Here's an example of what I want to happen:

http://www.example.com/tag/c%2b%2b

Would trigger the following RewriteRule:

RewriteRule ^tag/(.*)   script.php?tag=$1

and the value of tag would be "c++"

The normal operation of apache/mod_rewrite doesn't work like this, as it seems to turn the plus signs into spaces. If I double encode the plus sign to '%252B' then I get the desired result - however it makes for messy URLS and seems pretty hack to me.


Solution 1:

The normal operation of apache/mod_rewrite doesn't work like this, as it seems to turn the plus signs into spaces.

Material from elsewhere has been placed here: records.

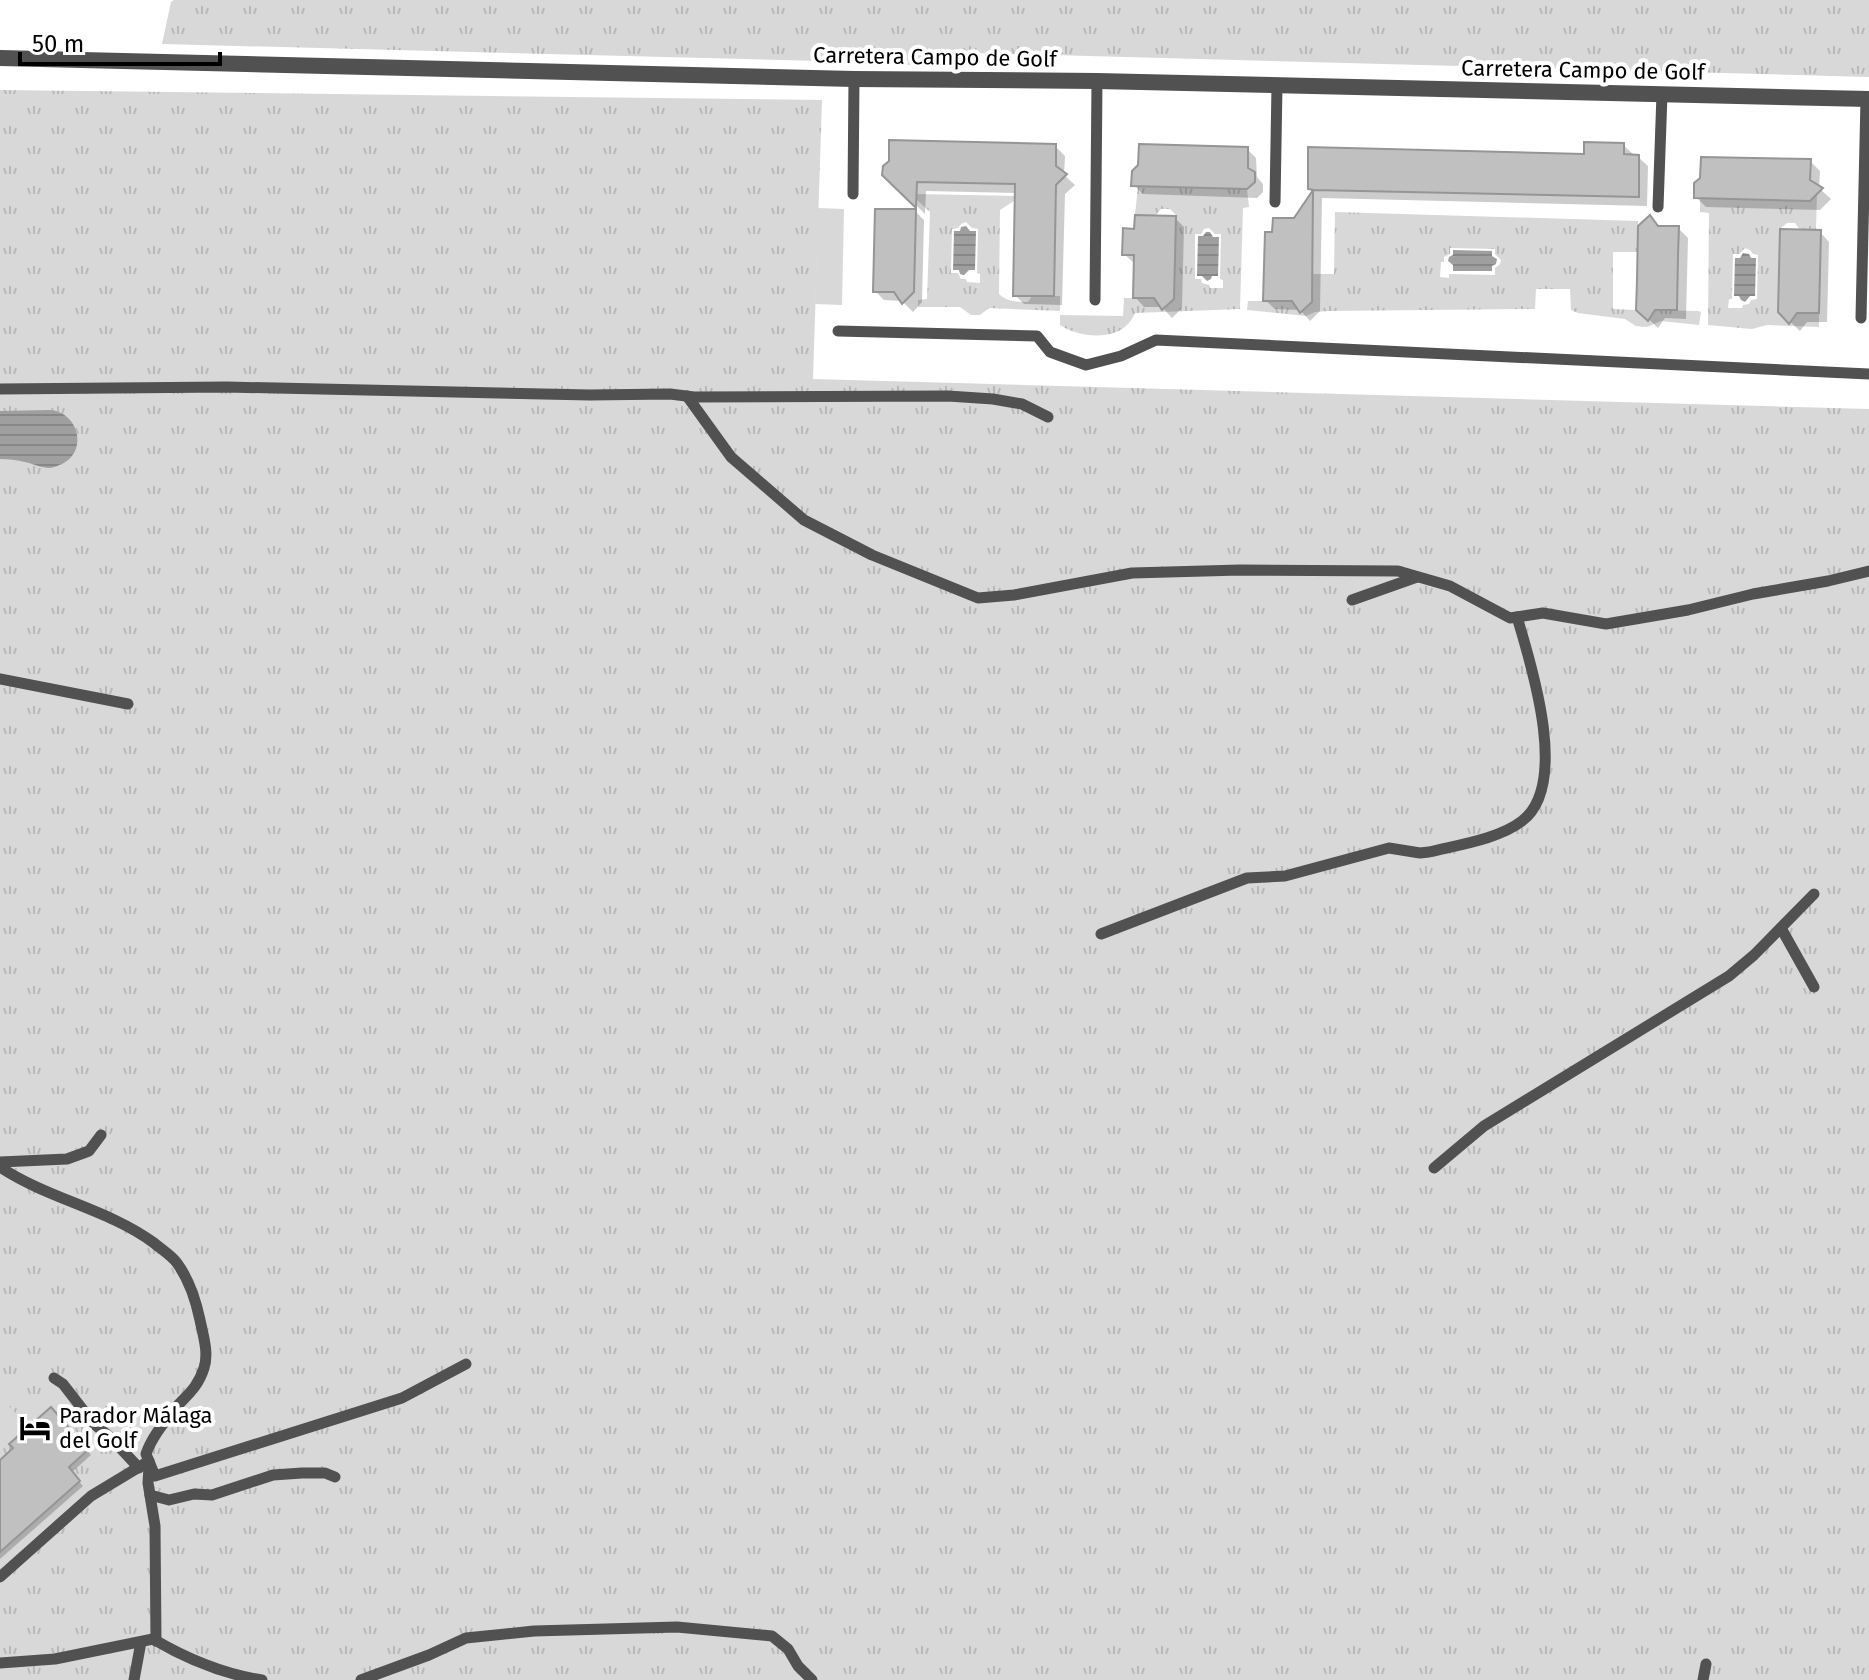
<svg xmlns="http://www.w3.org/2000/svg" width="1869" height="1680" viewBox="0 0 1869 1680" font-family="'Fira Sans',sans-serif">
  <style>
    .grass { fill: url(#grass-tufts); fill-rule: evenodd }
    .garden { fill: #d8d8d8 }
    .water { fill: url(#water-rules) }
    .shadow { fill: #0003 }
    .building { fill: #c0c0c0; stroke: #959595; stroke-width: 2 }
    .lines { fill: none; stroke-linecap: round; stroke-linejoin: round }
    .service { stroke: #515151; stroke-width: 11 }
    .tertiary { stroke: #515151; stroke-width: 16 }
    .labels { text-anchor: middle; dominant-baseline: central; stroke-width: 8; stroke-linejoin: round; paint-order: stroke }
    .street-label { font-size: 22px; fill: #000; stroke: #fff }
    .poi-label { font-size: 22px; fill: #000; stroke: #fff; text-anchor: start }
  </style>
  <defs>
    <pattern id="grass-tufts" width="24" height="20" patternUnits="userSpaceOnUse" patternTransform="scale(2)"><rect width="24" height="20" fill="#d8d8d8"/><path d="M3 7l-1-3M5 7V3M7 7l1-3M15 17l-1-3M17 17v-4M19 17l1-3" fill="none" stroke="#b8b8b8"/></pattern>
    <pattern id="water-rules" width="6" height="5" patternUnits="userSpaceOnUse" patternTransform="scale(2)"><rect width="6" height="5" fill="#9f9f9f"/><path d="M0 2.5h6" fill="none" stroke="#878787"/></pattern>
  </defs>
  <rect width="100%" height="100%" fill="#fff"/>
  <g class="grass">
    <path d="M174,0H1869V77L975,53L943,54L934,66L821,61L162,44L171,2Z"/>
    <path d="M0,90L822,100L813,379L1869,409V1680H0Z"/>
    <path d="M1138,186L1247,189L1249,207L1243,208L1240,309L1135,313C1133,317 1131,321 1128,324C1113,341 1077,337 1060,325V315L1123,316L1124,298H1154L1159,305H1167L1174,299L1176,215L1170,209H1161L1156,215H1135ZM1209,228L1215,234H1221L1220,279L1223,280V288H1210L1209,285L1202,283L1201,279H1195V234H1201L1204,229Z"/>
    <path d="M916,194L1024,196V201H1014L1000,210L999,294C1008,302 1016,302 1028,302L1032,296H1060V311L989,308L980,315H971L960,307H918V300L927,299L930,212L916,199ZM966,222L972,228L978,229L977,273L980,274V283L967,282L966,279H961L958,273H951L952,229L958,228L961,224Z"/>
    <path d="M1817,194L1816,230H1800L1795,223H1787L1780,229L1778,312L1784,319H1793L1797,313H1819V327L1767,325L1752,329L1708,325L1709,213L1700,212V198L1810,201ZM1745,248L1750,250L1753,254L1758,255L1757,299L1751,300L1749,304L1743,305L1742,308H1728L1729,299H1732L1733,254H1739Z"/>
    <path d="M1335,212L1638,221L1637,252H1613V309L1636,310L1651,316L1655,310L1698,311L1701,312L1699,325L1661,321L1647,327L1636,326L1625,319L1578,313L1571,310L1570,289H1536L1535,309L1329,311L1315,312L1306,316L1247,310L1248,301H1292L1297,308H1305L1312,274H1334ZM1450,248L1495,249V254L1501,260L1500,264L1495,268V275L1449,274V278L1440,277L1441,262H1444V257L1450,254Z"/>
  </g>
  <g class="garden">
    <path d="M818,208L844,209L842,305L815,304Z"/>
    <path d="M0,1396L27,1426L0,1451Z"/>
  </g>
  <g class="water">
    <path d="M966,226L970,231H976L975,270H969L964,275L960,274L959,270H953L954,231H960L961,227Z"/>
    <path d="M1206,232H1210L1213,237H1219L1218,276H1212L1211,279L1207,281L1202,276H1197L1198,236H1203Z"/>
    <path d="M1453,250L1492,251V256L1497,259L1496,264L1492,266V271H1453V265L1448,261L1449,257L1453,255Z"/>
    <path d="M1743,253L1749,254L1751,258H1756L1755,296H1750L1745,302L1741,300L1739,296H1734L1735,258H1740Z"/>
    <path d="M50,410C78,412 89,451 62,464C59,465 53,468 50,468C42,468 33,464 25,462C17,460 8,459 0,459V411Z"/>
  </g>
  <g class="shadow">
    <path d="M1623,145L1633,154V157H1638L1648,166L1647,206L1322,198L1320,311L1310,321L1300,310L1275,309L1265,300L1274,234L1295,220L1314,192L1310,189L1586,156Z"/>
    <path d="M1055,146L1065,156L1064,175L1075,185L1065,194L1062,305L1024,304L1015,295L1017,193L926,191L925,214L885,174Z"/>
    <path d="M1247,149L1256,158L1257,177L1263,184V192L1257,198L1143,194L1134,185Z"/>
    <path d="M1810,161L1820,171L1819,188L1831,199L1820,210L1706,207L1696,197L1702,179Z"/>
    <path d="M915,211L924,220L922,302L913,312L902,301L884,300L875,291Z"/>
    <path d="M1175,218L1184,227L1182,308L1172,318L1162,307H1144L1135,297L1134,263L1124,254L1136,231Z"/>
    <path d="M1660,228H1678L1688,238L1686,319L1665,318L1658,328L1638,309Z"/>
    <path d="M1820,232L1829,242L1827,322H1807L1800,331L1780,312Z"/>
    <path d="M51,1410L91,1455L71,1473L83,1486L0,1559V1468Z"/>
  </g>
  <g class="building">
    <path d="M889,140L1056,144V166L1067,174L1056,185L1054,296H1013L1015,184L917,182L916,208L882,175L883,166L889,161Z"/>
    <path d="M1584,142L1624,143V154L1639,155V197L1313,190L1312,302L1300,313L1292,301H1263L1265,232H1272L1273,218H1294L1313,190L1308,189V147L1584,154Z"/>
    <path d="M1139,144L1248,147V168L1255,172V182L1247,189L1131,186L1132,171L1138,165Z"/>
    <path d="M1701,157L1811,159L1810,180L1823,188L1810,201L1694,198V183L1700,178Z"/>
    <path d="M875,209H916L914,292L902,304L894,292H873Z"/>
    <path d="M1135,215L1176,216L1174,299L1162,310L1154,298H1133L1134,255H1122L1123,228L1134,229Z"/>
    <path d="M1650,215L1658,226H1679L1678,255L1677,310H1655L1648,321L1636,310L1637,280L1638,226Z"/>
    <path d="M1780,229L1821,230L1819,313H1797L1789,324L1778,312Z"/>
    <path d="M51,1407L88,1450L69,1467L80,1481L0,1552V1460L13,1448L9,1444Z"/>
  </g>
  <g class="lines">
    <g class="service">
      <path d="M853,194L854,79"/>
      <path d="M1275,202L1277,85"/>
      <path d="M1658,207L1662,94"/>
      <path d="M1095,300L1097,81"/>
      <path d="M1861,318L1866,99"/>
      <path d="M838,331L1037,336L1050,352L1086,365L1121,356L1156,340L1869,374"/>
      <path d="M0,389L227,387L590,395L670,394L694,397L948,396L993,399L1022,404L1048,417"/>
      <path d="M687,396L731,457L804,520L872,555L978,598L1014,595L1132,573L1240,570L1398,571L1450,586L1510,618L1543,613L1606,624L1688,610L1753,594L1828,581L1869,571"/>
      <path d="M1352,600L1417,577"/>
      <path d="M0,679L128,704"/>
      <path d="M1781,928L1814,987"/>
      <path d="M1101,934L1247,878L1285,876L1389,848L1420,853L1429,852C1457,845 1499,839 1522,821C1570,785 1531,664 1517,617"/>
      <path d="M0,1162L67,1159L89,1151L101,1135"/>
      <path d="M0,1167C48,1199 108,1209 154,1243C161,1249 171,1255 177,1263C188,1278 196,1301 200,1320C203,1335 209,1353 204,1368C197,1390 185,1396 172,1412C162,1425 151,1439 146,1454L155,1476L402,1398L466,1364"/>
      <path d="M1434,1168L1484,1126L1729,976L1754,955L1814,894"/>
      <path d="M54,1378L63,1384L94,1424L110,1437L139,1468"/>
      <path d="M149,1466L148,1483L155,1526L156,1641"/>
      <path d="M150,1495L169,1500L194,1494L212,1495L273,1475L302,1473H325L335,1477"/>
      <path d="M0,1577L91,1496L149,1461"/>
      <path d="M0,1663L55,1659L153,1639C187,1659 223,1674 262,1680"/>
      <path d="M134,1680L141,1642"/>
      <path d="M361,1680L429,1655L466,1638L534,1631L677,1627L772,1636L788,1649L798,1666L812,1680"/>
      <path d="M1703,1680L1706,1664"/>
    </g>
    <path class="tertiary" d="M0,58L854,79L1097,81L1869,99"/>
  </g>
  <defs>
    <symbol id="hotel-bare" viewBox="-9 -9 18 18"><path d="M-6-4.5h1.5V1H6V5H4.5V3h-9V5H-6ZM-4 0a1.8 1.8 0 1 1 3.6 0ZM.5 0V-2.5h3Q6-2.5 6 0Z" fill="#000" stroke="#fff" stroke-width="2.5" paint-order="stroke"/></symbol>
  </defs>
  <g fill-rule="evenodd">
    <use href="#hotel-bare" x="13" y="1406" width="44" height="44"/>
  </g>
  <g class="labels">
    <g class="street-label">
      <text transform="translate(935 57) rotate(1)">Carretera Campo de Golf</text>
      <text transform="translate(1583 70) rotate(1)">Carretera Campo de Golf</text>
    </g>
    <g class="poi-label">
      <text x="59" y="1415">Parador Málaga<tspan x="59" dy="25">del Golf</tspan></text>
    </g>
  </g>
  <path d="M20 52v12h200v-12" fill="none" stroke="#000000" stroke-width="4"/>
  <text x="32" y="52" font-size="24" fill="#000000" stroke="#ffffff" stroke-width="6" paint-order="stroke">50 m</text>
</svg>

I don't think that's quite what's happening. Apache is decoding the %2Bs to +s in the path part since + is a valid character there. It does this before letting mod_rewrite look at the request.

So then mod_rewrite changes your request '/tag/c++' to 'script.php?tag=c++'. But in a query string component in the application/x-www-form-encoded format, the escaping rules are very slightly different to those that apply in path parts. In particular, '+' is a shorthand for space (which could just as well be encoded as '%20', but this is an old behaviour we'll never be able to change now).

So PHP's form-reading code receives the 'c++' and dumps it in your _GET as C-space-space.

Looks like the way around this is to use the rewriteflag 'B'. See http://httpd.apache.org/docs/2.2/mod/mod_rewrite.html#rewriteflags - curiously it uses more or less the same example!

RewriteRule ^tag/(.*)$ /script.php?tag=$1 [B]

Solution 2:

I'm not sure I understand what you're asking, but the NE (noescape) flag to Apache's RewriteRule directive might be of some interest to you. Basically, it prevents mod_rewrite from automatically escaping special characters in the substitution pattern you provide. The example given in the Apache 2.2 documentation is

RewriteRule /foo/(.*) /bar/arg=P1\%3d$1 [R,NE]

which will turn, for example, /foo/zed into a redirect to /bar/arg=P1%3dzed, so that the script /bar will then see a query parameter named arg with a value P1=zed, if it looks in its PATH_INFO (okay, that's not a real query parameter, so sue me ;-P).

At least, I think that's how it works . . . I've never used that particular flag myself.